[Opening PAGE TEXT section]
The late ’70s through the early ’80s marked the last few years of CBS as Fender’s evil overlords. Transitional guitars and serial numbers from this period can be deceiving, and sometimes they can even be off by 5 years. There is a lot to cover from this interesting time in Fender’s history, but today, I want to cover the Dan Smith Strat and the 2-knob Strat. A lot of people get them mixed up with one another, but they are very different in features and price.

The Dan Smith Stratocaster Features and Brief History

Dan Smith Stratocaster Headstock*

Except for the International Color Series and the “Strat” models, the (not yet called standard) Strat was more or less unchanged since ’75/’76.

Enter the Dan Smith Strat. Its features were clearly meant to evoke a visual return to Fender’s glory years. Gone are the big Chevy Monte Carlo Fender-looking headstock, the Bullet truss rod adjustment, and the dreaded 3-bolt neck (which was actually Leo Fender’s idea).

The Dan Smith Strat featured a 4-bolt neck, a cavity on headstock for truss rod adjustment, and pre-1966-shaped headstock. The CBS block letter logo was still applied to the smaller headstock, which made it look kind of awkward. The bridge is the same cast saddle bridge you should find on a ’70s Strat. The “Smith Strat” was only issued only in 1982, and is generally thought of as an improvement over ‘70s models. The Smith Strat brings in good money in today’s market ($1,300-$1,600, if the condition is nice).

The 2-Knob “New for 1983” Stratocaster Model
After a half decade with no model changes, 1982 brought the Dan Smith Strat and its many changes. But in 1983, yikes. The result: a completely redesigned Stratocaster (and Telecaster). This was CBS Fender’s last design before selling the company, and production briefly went to Japan while the new Fender company re-tooled, and prepared for USA production.
[Closing PAGE TEXT section]
[Opening RECORDED DATA section]
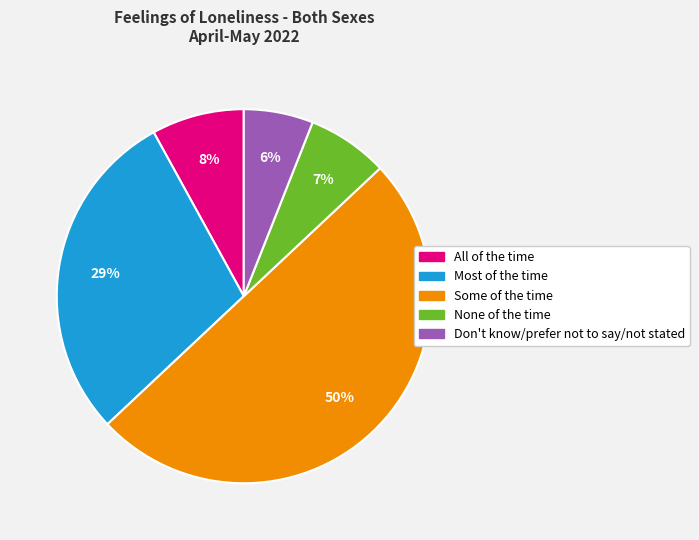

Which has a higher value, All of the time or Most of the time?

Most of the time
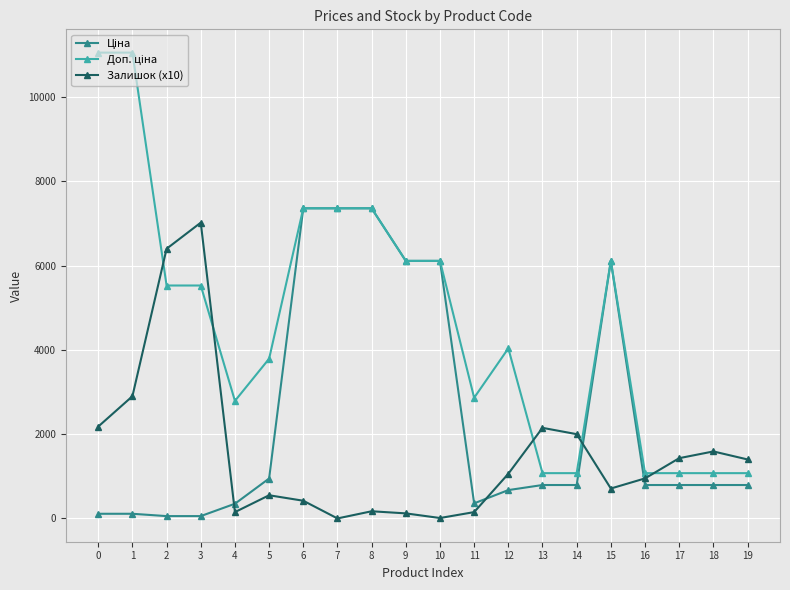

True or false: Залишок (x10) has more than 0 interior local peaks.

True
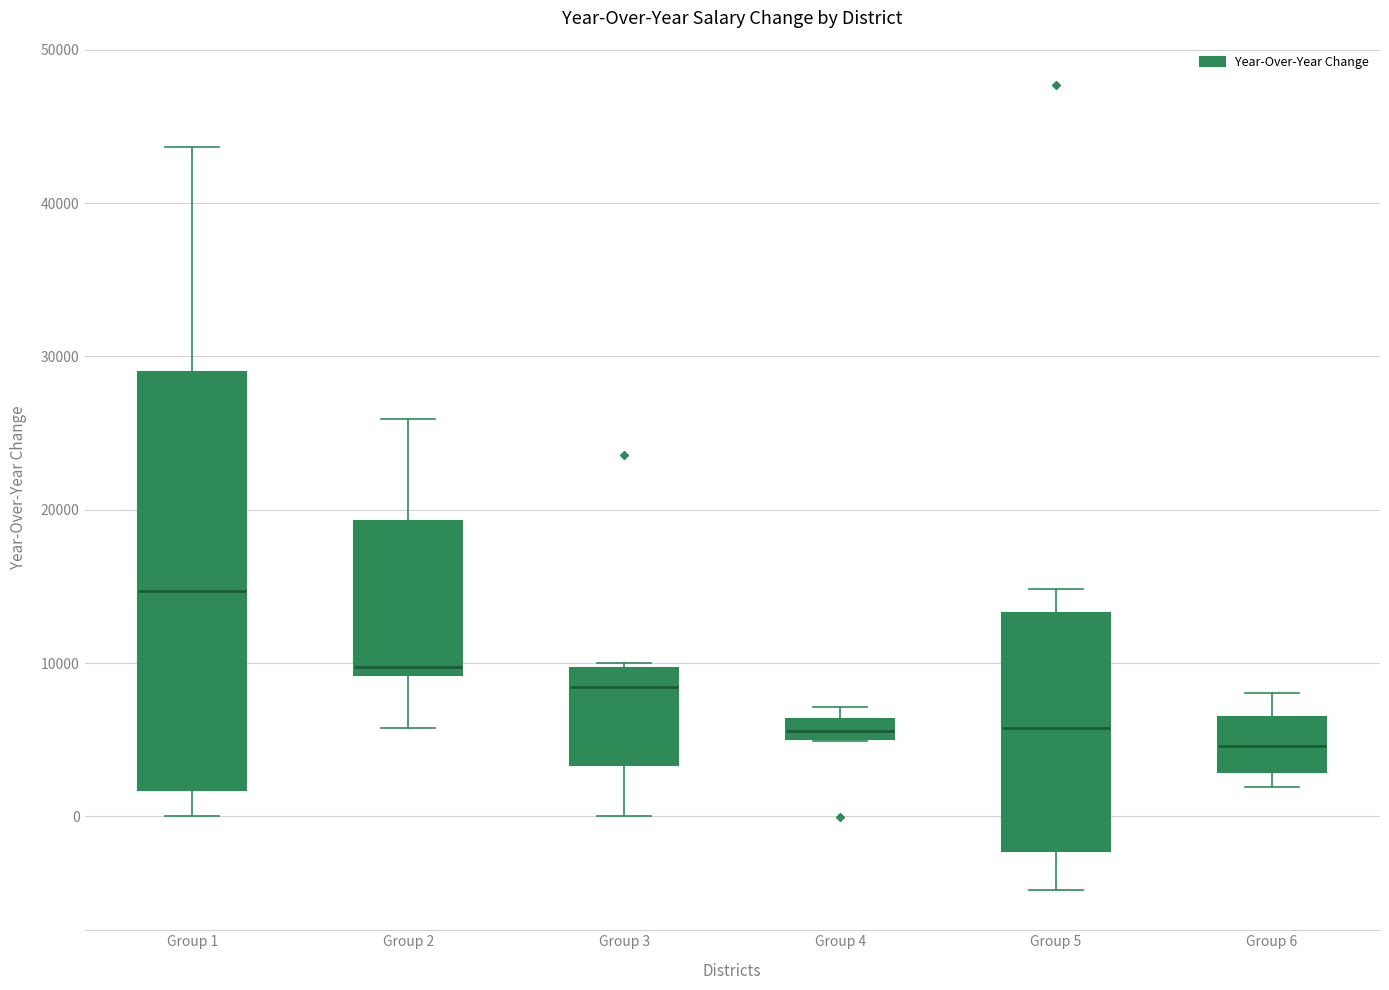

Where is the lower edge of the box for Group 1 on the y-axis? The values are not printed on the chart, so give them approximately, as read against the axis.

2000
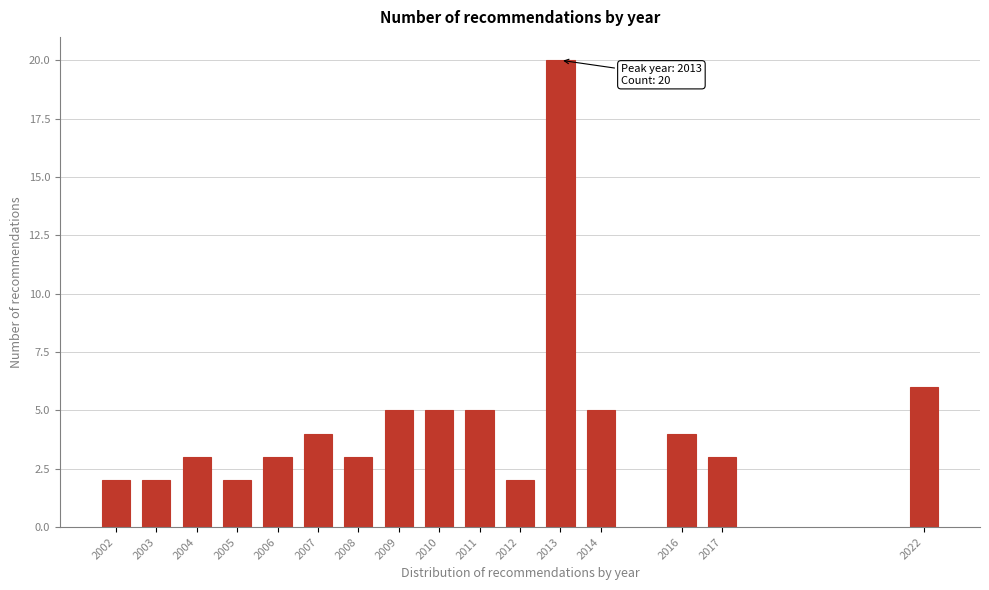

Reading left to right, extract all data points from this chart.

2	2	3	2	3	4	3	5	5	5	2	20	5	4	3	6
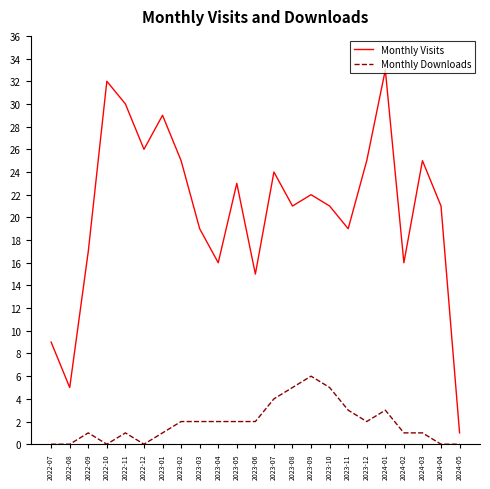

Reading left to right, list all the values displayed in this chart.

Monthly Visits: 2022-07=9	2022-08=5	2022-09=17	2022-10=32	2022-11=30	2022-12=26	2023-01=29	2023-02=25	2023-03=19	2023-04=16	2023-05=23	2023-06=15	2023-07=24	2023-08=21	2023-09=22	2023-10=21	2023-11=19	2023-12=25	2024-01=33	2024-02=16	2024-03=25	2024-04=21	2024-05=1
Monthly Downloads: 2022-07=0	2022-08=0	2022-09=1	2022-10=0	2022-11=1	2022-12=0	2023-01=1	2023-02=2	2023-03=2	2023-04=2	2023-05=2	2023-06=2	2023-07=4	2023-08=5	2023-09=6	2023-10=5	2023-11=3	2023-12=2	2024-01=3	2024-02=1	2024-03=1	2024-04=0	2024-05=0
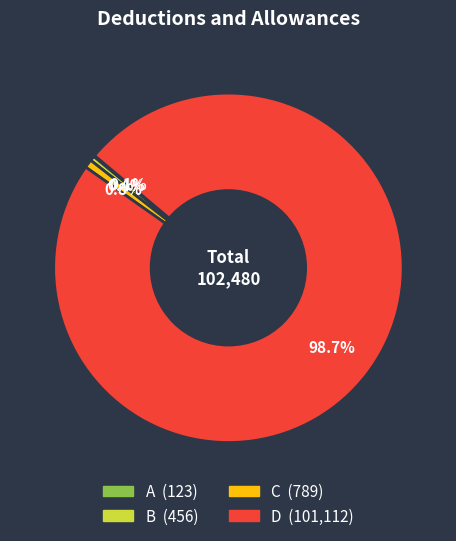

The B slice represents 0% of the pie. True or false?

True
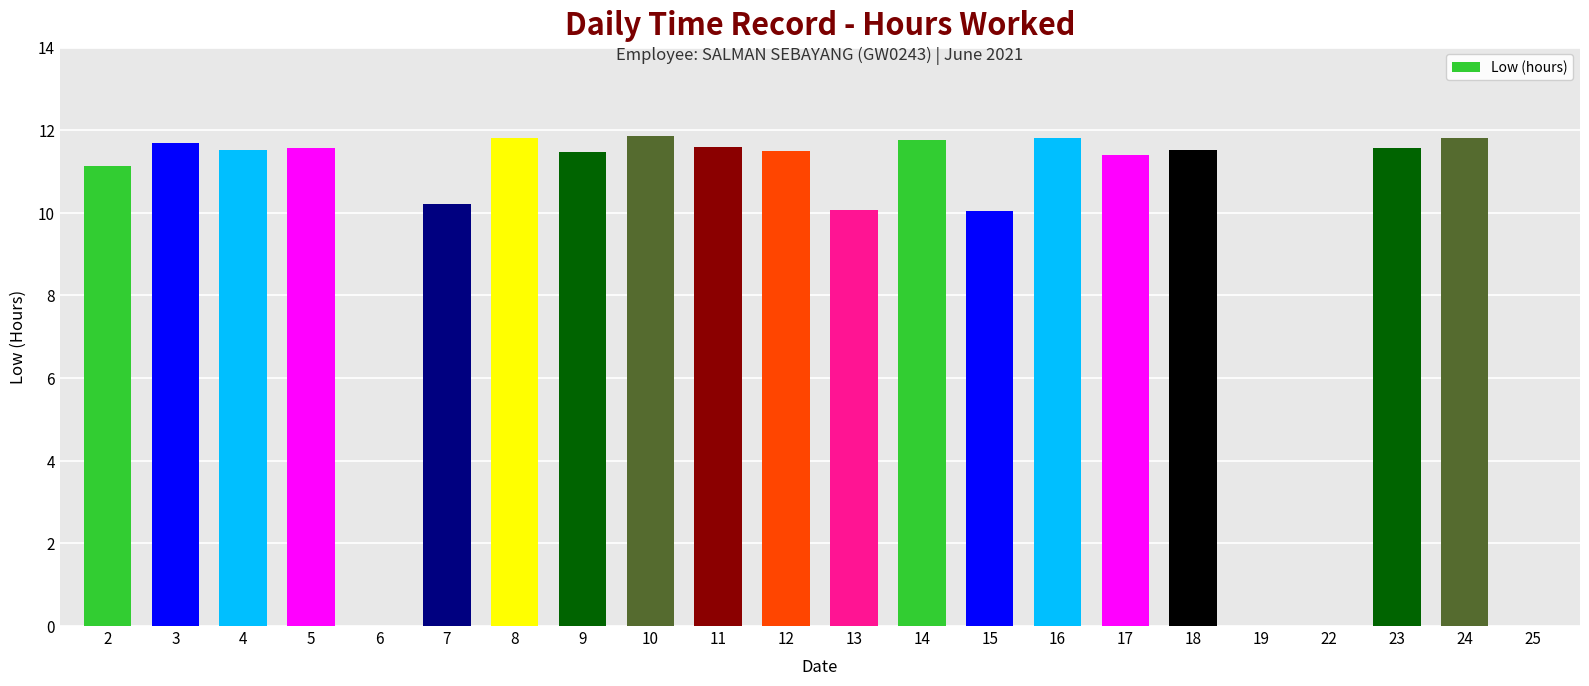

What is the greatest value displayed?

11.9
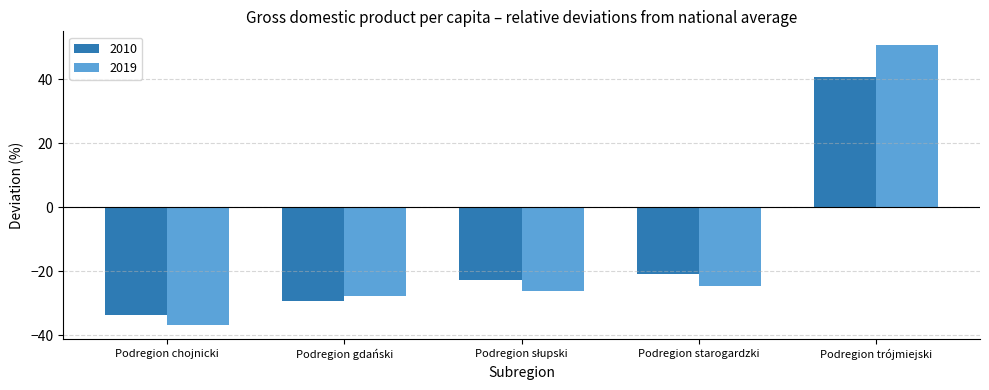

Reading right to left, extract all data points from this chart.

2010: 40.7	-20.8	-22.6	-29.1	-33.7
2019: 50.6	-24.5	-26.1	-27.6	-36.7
[Closing RECORDED DATA section]
- [CHECK YOUR UNDERSTANDING]
- 1) In the Stratocaster article, change "3-bolt neck" to "three-bolt neck" and write out everything from "Except for the" down to "Leo Fender’s idea).".
- 2) List the features that the Stratocaster article says the Dan Smith Strat left behind.
- 3) Please pick up the Stratocaster article after its last sentence and keep writing it.
The data plays no part in this.

- [SET OF ANSWERS]
- 1)
Except for the International Color Series and the “Strat” models, the (not yet called standard) Strat was more or less unchanged since ’75/’76.

Enter the Dan Smith Strat. Its features were clearly meant to evoke a visual return to Fender’s glory years. Gone are the big Chevy Monte Carlo Fender-looking headstock, the Bullet truss rod adjustment, and the dreaded three-bolt neck (which was actually Leo Fender’s idea).

- 2)
- The big Chevy Monte Carlo Fender-looking headstock
- The Bullet truss rod adjustment
- The 3-bolt neck

- 3)
Freeflyte Stratocaster Bridge

One major change was that the ’70s bridge was gone and replaced with a new bridge called the “Freeflyte” bridge. Never heard of it? That’s because it only lasted one year. Though it does work well, it bends under its own weight when pushed down. It featured new saddles and a one-year-only “pop-in” tremolo bar, which commands over $200 in today’s market since they are so scarce and it’s the only bar that fits this model. This bridge was designed by Schaller to be a top-loader, and therefore, the 1983 2-knob Strat has no back plate.

You guessed it! The 2-knob Strat has only two control knobs: one master volume control and one master tone control. The spot for the third knob became the location for the guitar’s input jack.

The recessed plate on the front of the guitar was gone. A single-ply pickguard that resembles the plastic ’50s pickguards replaced the three-ply white/black/white ‘guard. The headstock remained small, but instead of the awkward larger font, this model boasted the smaller gold outlined Fender logo.

The 1983 Stratocasters are not the world’s most loved variation, but in most cases, they are still pretty good guitars. A 1983 Strat is worth about $1,000-$1,200 if the condition is collector’s grade and if it comes with its nearly impossible to replace trem bar handle. There was a short run of 2-knob Strats in Marble (better known to collectors as the “Bowling Ball Strat”), which go for about 4 to 5 times the price of a solid color or Sunburst.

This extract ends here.